The European Union and Britain have unleashed sanctions against Iran as its regime of President Ebrahim Raisi continues its brutal crackdown on protesters and threatens the lives of reporters in London.

The EU’s 27 foreign ministers met in Brussels on Monday, and blacklisted 32 people and two entities they accuse of committing serious human rights violations in Iran.

It is the fifth sanctions package the EU has imposed against Iran since mass protests erupted across the Middle Eastern country this fall after Mahsa Amini was killed in police custody on Sept. 16. The 22-year-old was arrested days earlier on accusations of violating Tehran’s hijab dress code.

The anti-regime protests have been met with force by the regime, resulting in the deaths of 530 people, including 71 minors, according to the media arm of nonprofit organization Human Rights activists in Iran.

The regime has also conducted at least 81 executions so far this, according to the Oslo-based Iran Human Rights organization, which human rights advocates and Western nations have said were handed down during sham trials.

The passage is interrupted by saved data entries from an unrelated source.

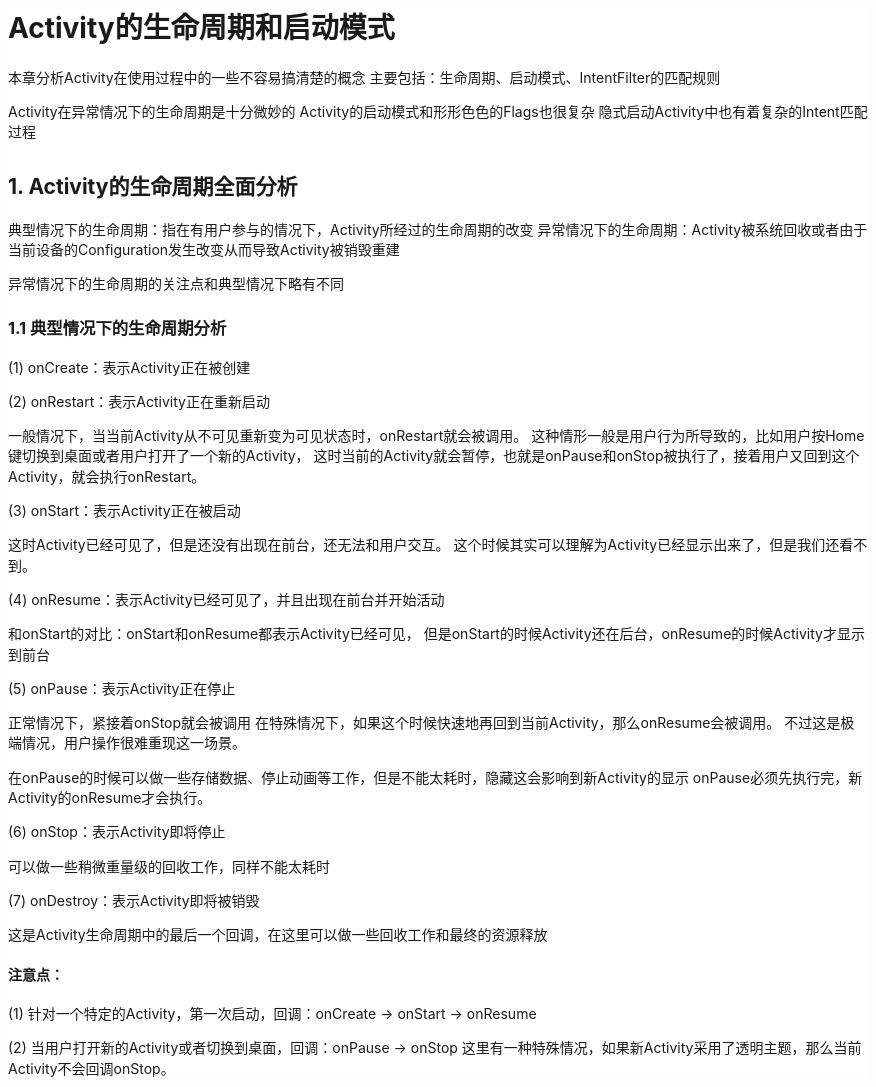 # Activity的生命周期和启动模式

本章分析Activity在使用过程中的一些不容易搞清楚的概念
主要包括：生命周期、启动模式、IntentFilter的匹配规则

Activity在异常情况下的生命周期是十分微妙的
Activity的启动模式和形形色色的Flags也很复杂
隐式启动Activity中也有着复杂的Intent匹配过程

## 1. Activity的生命周期全面分析

典型情况下的生命周期：指在有用户参与的情况下，Activity所经过的生命周期的改变
异常情况下的生命周期：Activity被系统回收或者由于当前设备的Configuration发生改变从而导致Activity被销毁重建

异常情况下的生命周期的关注点和典型情况下略有不同

### 1.1 典型情况下的生命周期分析

(1) onCreate：表示Activity正在被创建

(2) onRestart：表示Activity正在重新启动

一般情况下，当当前Activity从不可见重新变为可见状态时，onRestart就会被调用。
这种情形一般是用户行为所导致的，比如用户按Home键切换到桌面或者用户打开了一个新的Activity，
这时当前的Activity就会暂停，也就是onPause和onStop被执行了，接着用户又回到这个Activity，就会执行onRestart。

(3) onStart：表示Activity正在被启动

这时Activity已经可见了，但是还没有出现在前台，还无法和用户交互。
这个时候其实可以理解为Activity已经显示出来了，但是我们还看不到。

(4) onResume：表示Activity已经可见了，并且出现在前台并开始活动

和onStart的对比：onStart和onResume都表示Activity已经可见，
但是onStart的时候Activity还在后台，onResume的时候Activity才显示到前台

(5) onPause：表示Activity正在停止

正常情况下，紧接着onStop就会被调用
在特殊情况下，如果这个时候快速地再回到当前Activity，那么onResume会被调用。
不过这是极端情况，用户操作很难重现这一场景。

在onPause的时候可以做一些存储数据、停止动画等工作，但是不能太耗时，隐藏这会影响到新Activity的显示
onPause必须先执行完，新Activity的onResume才会执行。

(6) onStop：表示Activity即将停止

可以做一些稍微重量级的回收工作，同样不能太耗时

(7) onDestroy：表示Activity即将被销毁

这是Activity生命周期中的最后一个回调，在这里可以做一些回收工作和最终的资源释放


#### 注意点：
(1) 针对一个特定的Activity，第一次启动，回调：onCreate -> onStart -> onResume

(2) 当用户打开新的Activity或者切换到桌面，回调：onPause -> onStop
这里有一种特殊情况，如果新Activity采用了透明主题，那么当前Activity不会回调onStop。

The office of German Foreign Minister Annalena Baerbock said in a statement ahead of the foreign ministers meeting on Monday, that the new package intended to target parts of Iran’s judicial and security sector responsible for human rights violations committed in its act of suppressing the ongoing protests.

“The situation in Iran is devastating,” Baerbock told reporters during a doorstep interview. “It is still horrible.”

Monday’s package, she said, is in response to repression that has been specifically targeting the country’s youth and women.

EU asset freezes and travel bans now apply to 196 people and 33 entities in Iran.

“The European Union and its member states urge the Iranian authorities to stop the violent crackdown against peaceful protests, cease their resort to arbitrary detentions as a means of silencing critical voices and release all those unjustly detained,” it said in a statement.

Iranian foreign ministry spokesman Nasser Kanaani said Tehran will respond to the sanctions with its on list of those to be blacklisted.

Josep Borrell, the EU’s high representative for foreign affairs, told reporters Monday that he had informed his Iranian counterpart a day prior that the sanctions were to be announced.

Britain on Monday separately imposed sanctions on five senior Islamic Revolutionary Guard Corps members and three judges who imposed death penalty sentences against protesters.

Britain’s foreign secretary, James Cleverly, unveiled the sanctions in a statement that announced he’d summoned Iran’s most senior diplomat, Charge d’Affairs Mehdi Hosseini Matin, in response to Iran International, a London-based TV network, ceasing operations in the country due to threats directed at its staff by the Iranian regime.

The statement said Vijay Rangarajan, director general for the Middle East at the foreign office, held a meeting with the Iranian diplomat “to make clear the UK will not tolerate threats to life and media freedom.”

On Saturday, the news organization announced in a statement that under an increase of threats from the Iranian government and under the advice of British law enforcement it had “reluctantly” closed its London studios and moved its broadcasting to Washington, D.C.

Iran International made the announcement months after it was informed in November that the IRGC had made credible threats against the lives of two British-Iranian journalists in the country.

“I cannot believe it has comes to this,” Mahmood Enayat, general manager of Iran International TV, said in a statement following the company’s decision to move to the United Steads. “A foreign state has caused such a significant threat to the British public on British soil that we have to move.

“Let’s be clear, this is not just a threat to our TV station, but the British public at large.”

British Security Minister Tom Tugendhat explained to Parliament that the news organization will move to the United States until its new and secure permanent location in Britain is ready.

“I can assure the House that this measure will be temporary,” he said.